In 1933 Wiener was elected to the National Academy of Science but soon resigned, repelled by some of the aspects of institutionalized science he encountered in the Academy.

He was elected to the National Academy of Sciences in 1933, but resigned a decade later, giving as his primary reason his opposition to prizes, special honors, and exclusivity in science. In Ex-Prodigy he wrote:
. . . my early rejection by Phi Beta Kappa [while an undergraduate at tufts college] has strengthened me in a policy on the basis of which I have resigned from the National Academy of Sciences and have discouraged my friends in attempts to obtain for me similar honors elsewhere. . . . My reaction is essentially the same at the present day as it has been for nearly forty years—that academic honors are essentially bad, and that other things being equal, I choose to avoid them.
His reasons for resigning from the Academy are amplified in his letter of September 22, 1941, to Dr. Frank B. Jewett, then president of the Academy:

The academy operates in at least three distinct roles, and to my mind these roles are not compatible with one another. . . .
As to the third purpose of the Society—the conveying of honors—I have no sympathy at all. I have always regarded exclusiveness as an attribute chiefly of use in selling unwanted junk to parvenus. I do not wish to belong to any scientific organization which has more than one grade of membership.
. . .
As to medals, prizes, and the like, the less said of them the better. The heartbreak to the unsuccessful competitors is only equalled by the injury which their receipt can wreak on a weak or vain personality, or the irony of their reception by an aging scholar long after all good which they can do is gone. I say, justly or unjustly administered, they are an abomination, and should be abolished without exception.' With these convictions I can only resign from the National Academy of Sciences and rectify the error, committed under the well-meaning appeals of my friends, which I committed in accepting membership in it. . .•.

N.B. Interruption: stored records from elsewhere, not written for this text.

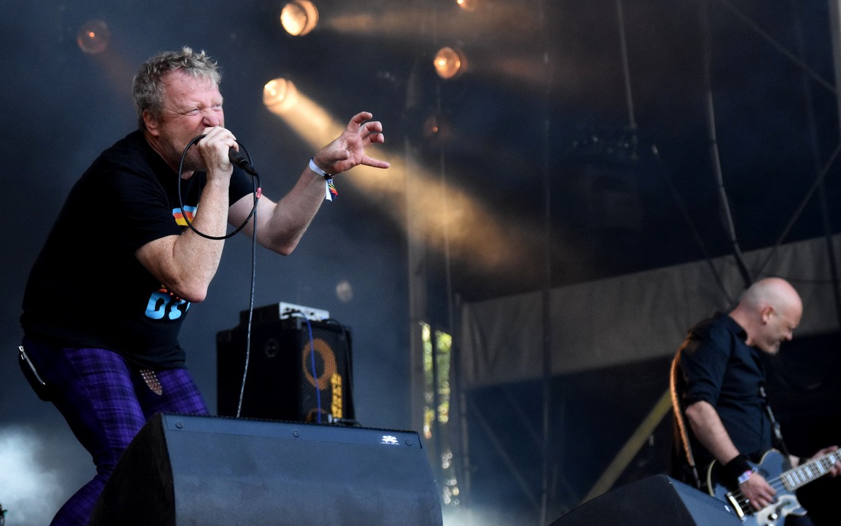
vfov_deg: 19.1
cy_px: 252
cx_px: 419
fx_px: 1559
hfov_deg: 30.2
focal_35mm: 68
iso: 1600
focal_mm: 44
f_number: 2.8
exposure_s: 1/2500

President Jewett's reply, dated September 24, is as follows:

While I still feel you are making a mistake and that you can render better service by staying inside the Academy and using your influence to make it conform more nearly to what you think it should be, I realize that you alone must judge your desires. I am sorry I have not been able to dig up a problem which would show you the value I see in a body like the Academy, even though it is not all I myself should like to have it. However, one cannot always produce white rabbits out of a hat on demand.
Whatever your final decision, believe me to be your friend.

On October 14, 1941, the Council of the Academy met and later telegraphed Wiener: "Resignation accepted with regret."